Durante toda su corta vida ella no tuvo ojos sino para Nacho. No conoció ni concibió conocer a nadie más, él era el elegido de su corazón. Nacho era todo.
Nacho, por su parte, parecía sentir igual fascinación por ella y quizás por eso desoía, invariablemente, el canto de las insidiosas sirenas.
Pero siendo que no era ella la única que se rendía a su carisma, a su letal sonrisa y siendo también, como dice el gaucho Martín Fierro, que "no hay tiempo que no se acabe ni tiento que no se corte", el otrora galán incólume y probo devino en pérfido traidor.

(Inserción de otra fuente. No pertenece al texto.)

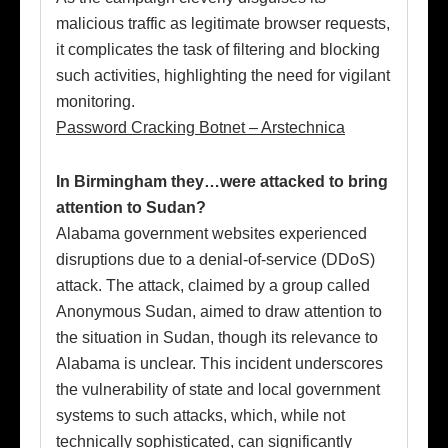
malicious traffic as legitimate browser requests,
it complicates the task of filtering and blocking
such activities, highlighting the need for vigilant
monitoring.
Password Cracking Botnet – Arstechnica
In Birmingham they…were attacked to bring
attention to Sudan?
Alabama government websites experienced
disruptions due to a denial-of-service (DDoS)
attack. The attack, claimed by a group called
Anonymous Sudan, aimed to draw attention to
the situation in Sudan, though its relevance to
Alabama is unclear. This incident underscores
the vulnerability of state and local government
systems to such attacks, which, while not
technically sophisticated, can significantly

Despechada, no tardó en entregarse a los brazos de Felipe. "A rey muerto, rey puesto".
Supo entonces que el resentimiento es mal consejero: en su primera pelea comprendió que Felipe nunca daría la talla.
Pensé en decirle que estos sinsabores son parte de la vida, que no hay clavo que saque otro clavo -hoy me levanté refranero, sepan disculparme- sin hacer un agujero más grande, que no conviene tomar decisiones cuando uno está enojado…y al punto recordé el poco caso que hice yo mismo cuando me dieron esos consejos. Entonces solamente le pregunté qué había pasado, más por darle una oportunidad al desahogo que por querer entender el meollo del problema, mucho menos buscar una solución imposible.
Contra todo pronóstico, ella me sorprendió, mostrándome que ya había dado una sabia vuelta de página y que tenía cosas más importantes en que ocuparse:
-Felipe me dijo que soy una urraca, papá. No lo quiero más. Yo lo quiero a Nacho… ¿jugamos a las escondidas?